▸ **SELECTED PASSAGE**

# Hunter 12/4/16



## Cornhead (Dec 4, 2016)

*Date(s) Skied: *
12/4/16

*Resort or Ski Area: *
Hunter

*Conditions: *
Packed man-made

*Trip Report: *
I'd planned on taking the weekend off from skiing as my local hill, Greek Peak, was closed. The weather for Hunter was calling for temps in the 20's Saturday night, sunny mid 30's Sunday. I knew Scotty would be there after he got done working, so Hunter it was.

I could've got a ticket online Friday for $43, $47 Saturday, but I decided to burn one of my 3X days as I bought the Bohemia pass that comes with 3 Plattekill tickets. I day trip the Cats, so only one hill per weekend, figured might as well burn one now.

I pulled in right at opening and loaded the six-pack about 8:45. The conditions were good early. There were a few uneven spots, but overall pretty good. Same 3 trails as last week, Hellgate, Cliff, and Jimmy Huega. The improvement was F lift was spinning, so no need to go to the bottom. Skied off the F most of the day, ski on.

Hooked up with Jim G and his friend Carl about 9:30. Took an early lunch and met Scotty in the lodge. Back on the hill at noon. Things got scrapped off up top, but below were nice soft sugar snow bumps. We decided to call it quits at 3. I started off down the hill. I made it about halfway to where Jimmy splits off, suddenly, BAM, knocked off my skis by a young boarder. Double eject, one ski stuck shovel first in the snow. I asked if he was alright, followed by "Why did you run into me". He claimed I cut Infront of him, BS, I said, I was making predictable short turns when he slammed me. Luckily I landed on my good shoulder, or I'dve been pissed. Ironically the crowd had thinned considerably at the time of the collision. I made one run looking for Scotty, and decided I'd had enough. 

Other than getting slammed, fun day on the hill. About 13 runs, legs felt good. I kept my eyes peeled for blue boy, and my ears strained for vuvuzelas, but no sightings.









Snowbow








Getting more trails ready




Jim G Infront of a man-made plastered tree up top.

Sent from my XT1064 using AlpineZone mobile app


----------



## 180 (Dec 5, 2016)

Cudos to the mountain for making snow and expanding. Great improvement over Saturday. Should have Minya and Ike soon, as well as terrain off of B lift.


----------



## ScottySkis (Dec 5, 2016)

Glad Cornhead was able to make it down. Fun times as always with him and Jim and his friends. Snowmaking was going on on a lot if trails can be open ed in a few days this week. So happy I have a season pass. Snowing today Monday in the Catskills I sure someone from here is enjoying the powder day looking for trip report!

Sent from my XT1080 using Tapatalk


----------



## catskillman (Dec 5, 2016)

180 said:


> Cudos to the mountain for making snow and expanding. Great improvement over Saturday. Should have Minya and Ike soon, as well as terrain off of B lift.

▸ **WHAT YOU NEED TO DO**
Reproduce the Hunter ski thread word for word from "I could've got" to "burn one now.".

▸ **PROVIDED DATA**
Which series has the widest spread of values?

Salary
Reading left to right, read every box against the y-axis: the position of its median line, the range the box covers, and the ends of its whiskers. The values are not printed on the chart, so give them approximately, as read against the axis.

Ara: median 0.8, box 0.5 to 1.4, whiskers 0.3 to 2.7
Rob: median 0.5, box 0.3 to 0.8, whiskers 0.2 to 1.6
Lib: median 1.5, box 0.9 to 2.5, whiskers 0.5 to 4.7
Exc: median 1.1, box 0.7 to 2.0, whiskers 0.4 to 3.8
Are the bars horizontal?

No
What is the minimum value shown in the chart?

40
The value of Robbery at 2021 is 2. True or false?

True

...

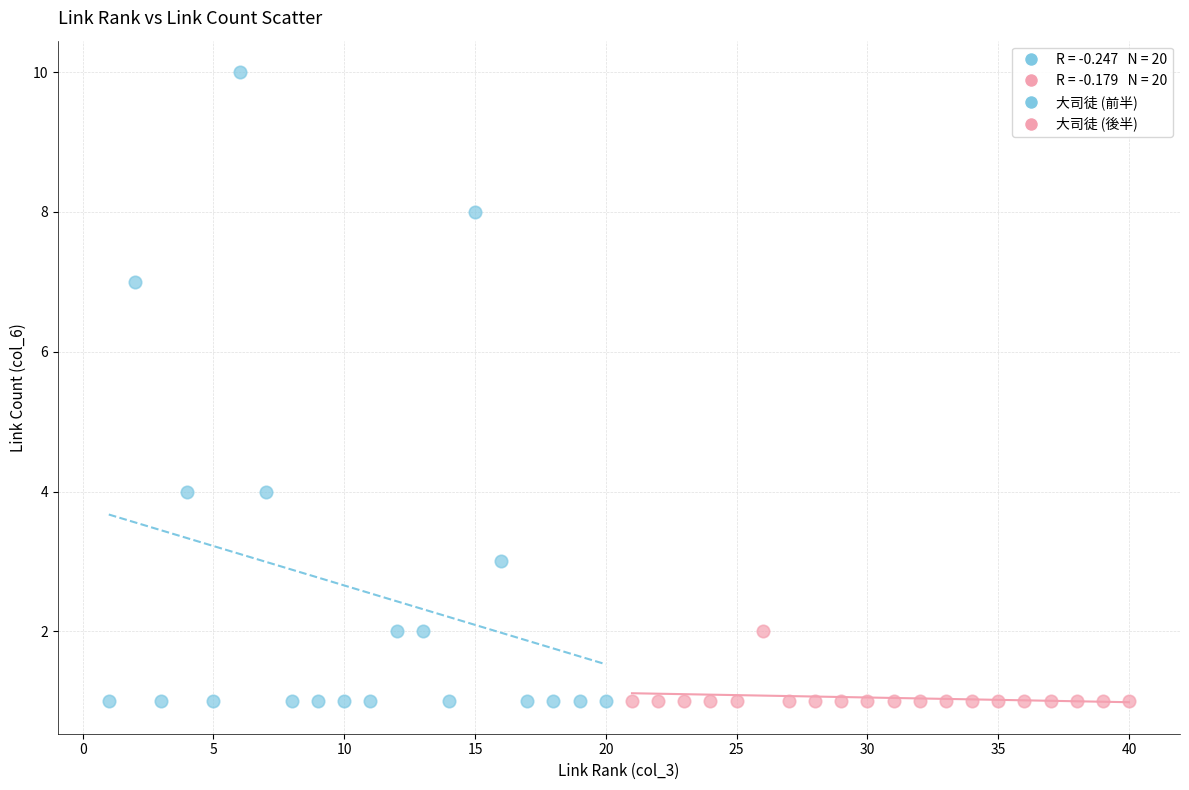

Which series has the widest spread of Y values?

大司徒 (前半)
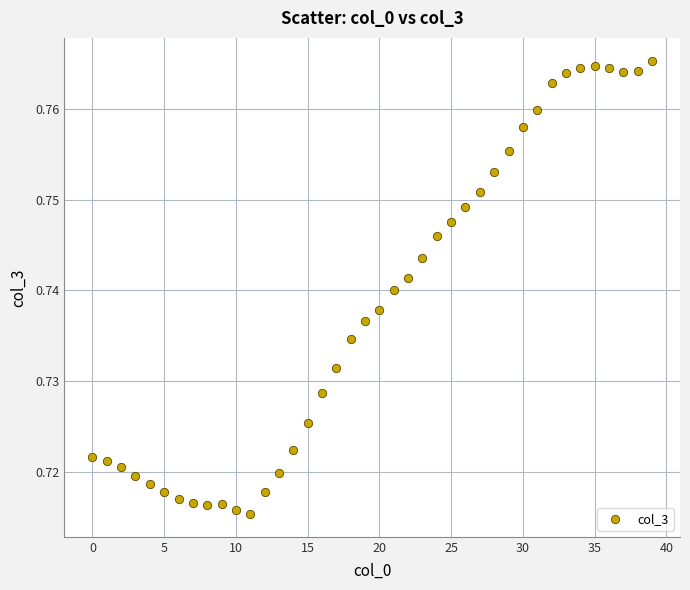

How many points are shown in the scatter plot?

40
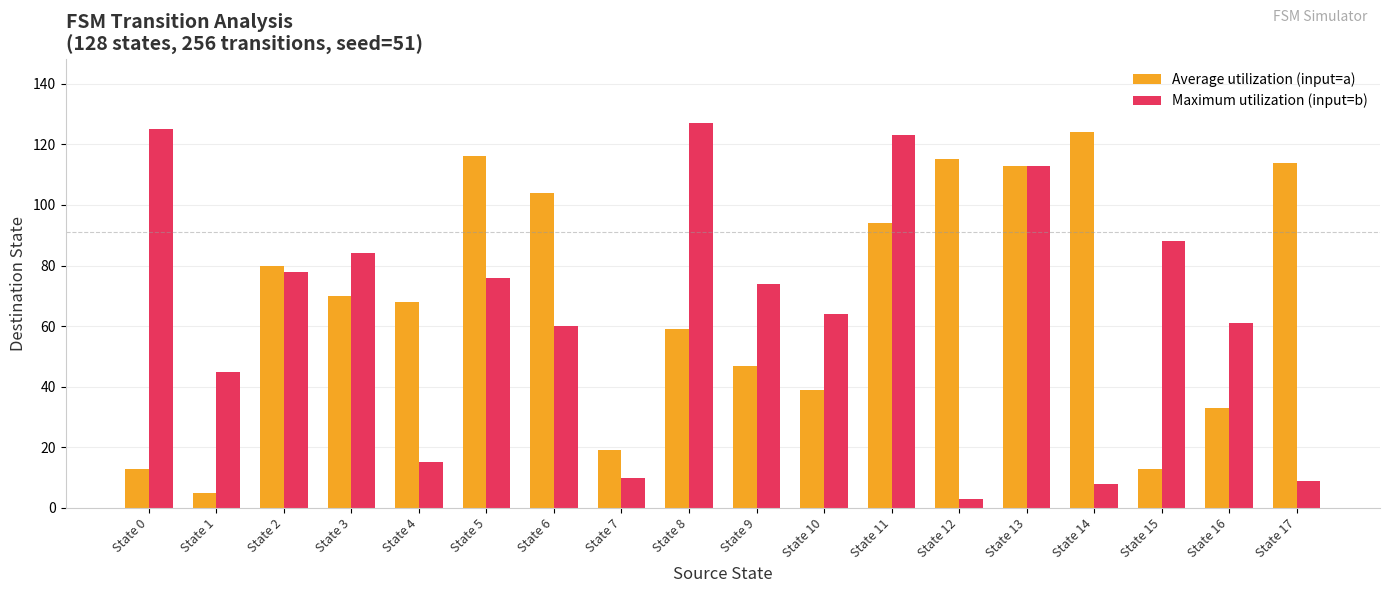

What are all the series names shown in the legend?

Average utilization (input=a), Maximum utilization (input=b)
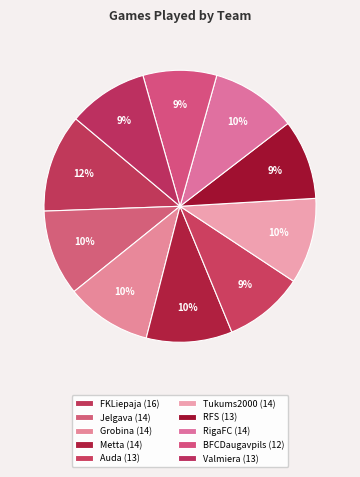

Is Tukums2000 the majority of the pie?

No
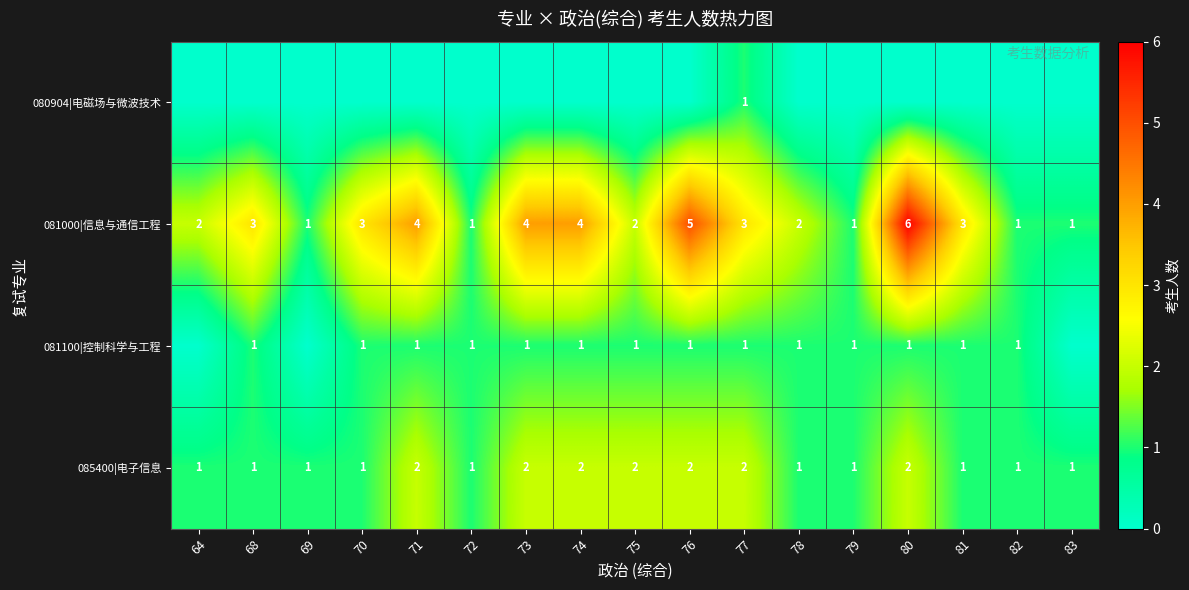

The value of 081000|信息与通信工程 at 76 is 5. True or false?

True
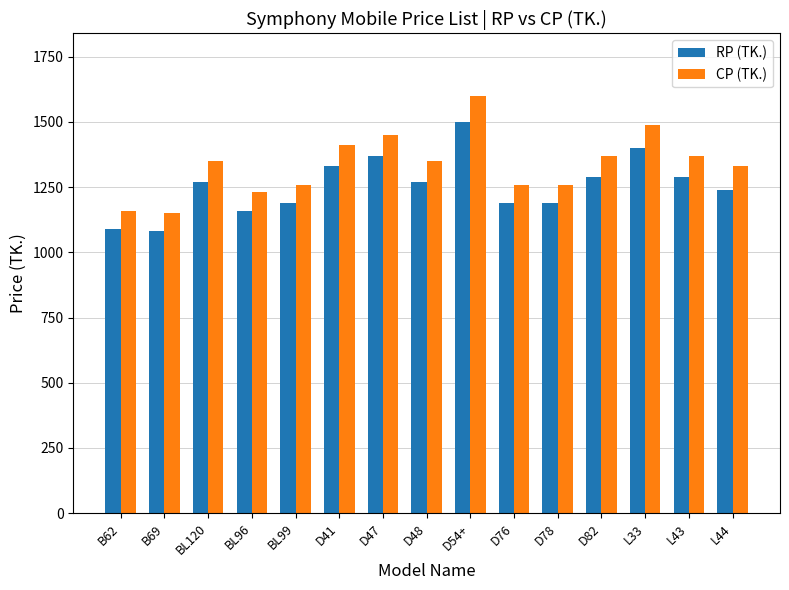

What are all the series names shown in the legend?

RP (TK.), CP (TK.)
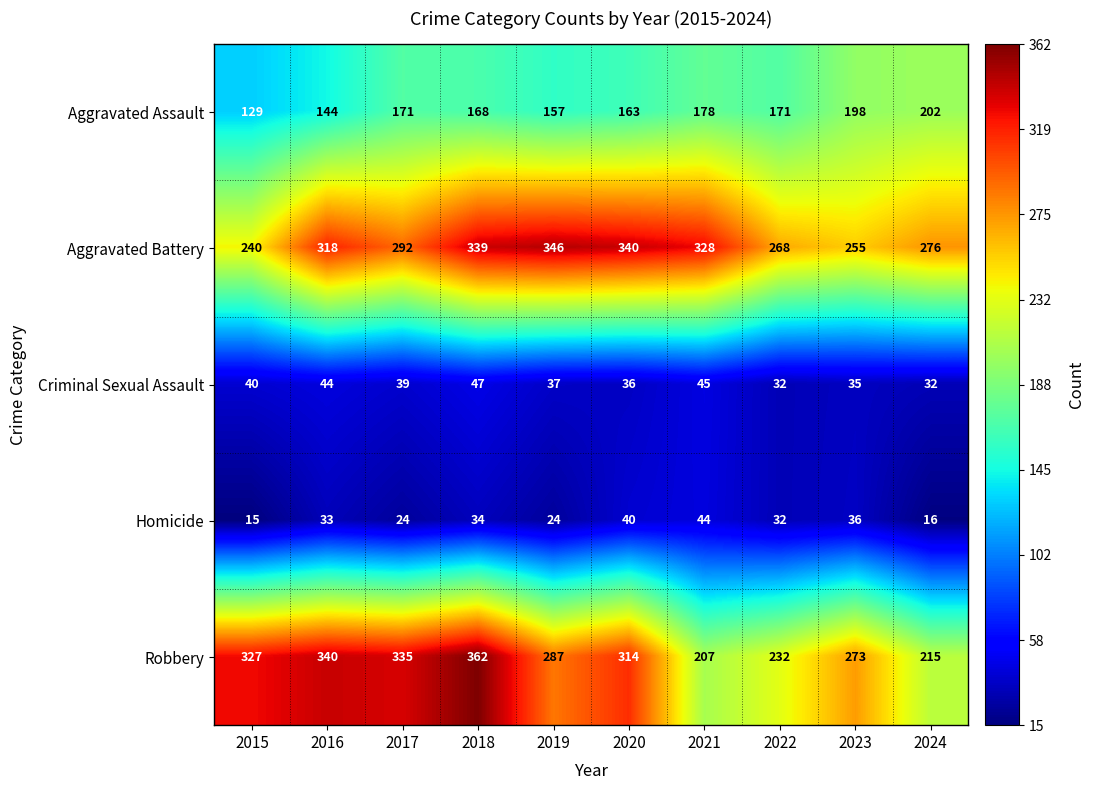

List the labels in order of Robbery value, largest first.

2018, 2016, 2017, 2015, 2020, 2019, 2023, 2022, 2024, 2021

--

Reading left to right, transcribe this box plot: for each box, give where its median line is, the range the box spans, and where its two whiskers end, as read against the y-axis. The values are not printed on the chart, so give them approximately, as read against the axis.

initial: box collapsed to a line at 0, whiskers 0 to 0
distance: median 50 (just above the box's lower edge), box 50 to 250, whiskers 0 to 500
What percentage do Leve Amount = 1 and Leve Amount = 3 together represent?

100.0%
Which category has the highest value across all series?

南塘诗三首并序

▸ **WRITTEN RESPONSE**
I could've got a ticket online Friday for $43, $47 Saturday, but I decided to burn one of my 3X days as I bought the Bohemia pass that comes with 3 Plattekill tickets. I day trip the Cats, so only one hill per weekend, figured might as well burn one now.